The presentation draws on research conducted as part of the University of Edinburgh’s Research and Engagement Working Group which is tasked with investigating the University’s legacies of slavery and colonialism. It examines the public ‘subscription’ campaign to build Old College in the 1790s, specifically fundraising drives among the medical profession in the Caribbean and India. It is argued that the colonial medical profession—many of whom Edinburgh alumni with strong professional and personal ties to their alma mater—responded enthusiastically to the campaign partly because the project was perceived as essential to the expansion of the Edinburgh Medical School, and so the maintenance of the ‘health’ of the British Empire. In their roles as physicians, surgeons, botanists, and scientists, medical ‘subscribers’ in the Caribbean engaged in the medicalisation of race and shared research findings (based often on the exploitation of enslaved African bodies and the expropriation of African knowledge) with professors back in Edinburgh.
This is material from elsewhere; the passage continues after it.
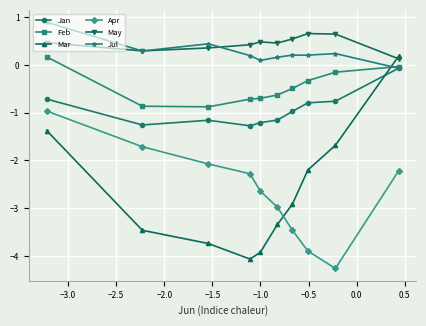

What is the average value of the May series?

0.4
By exploring the backgrounds of the donors and their lifelong connections to the University, this paper not only shows how slavery-associated and colonial wealth financially benefited the University of Edinburgh, but asks why colonial figures engaged in medical philanthropy, and what their motivations reveal about the relationship between racial capitalism and transatlantic knowledge networks.

Biography

 Dr Buck is a Research Fellow, based at the Institute for Advanced Studies in the Humanities (IASH), University of Edinburgh. He is currently working on the University of Edinburgh’s Historical Links to African Enslavement and Colonialism, 2022-2024. Dr Buck is also a member of the University of Edinburgh’s Decolonised Transformations Project and his presentation derives from work undertaken as part of this project. This project was commissioned by the University’s Research and Engagement Working Group with the support of Principal Peter Mathieson to develop an academic report on the University’s historical links to the histories of slavery, colonialism and the production of racial science, and produce evidence-based recommendations to address structural racism at the University of Edinburgh today. This initiative is the product of coordinated efforts throughout the university to ensure that our faculty and students reflect the talent and brilliance of all communities, and benefit from the presence, approaches and methodologies of racially and ethnically diverse thinkers. The report aims to ensure that recommendations and related policies will also provide opportunities to reflect the diversity of individuals who have made positive global and local contributions.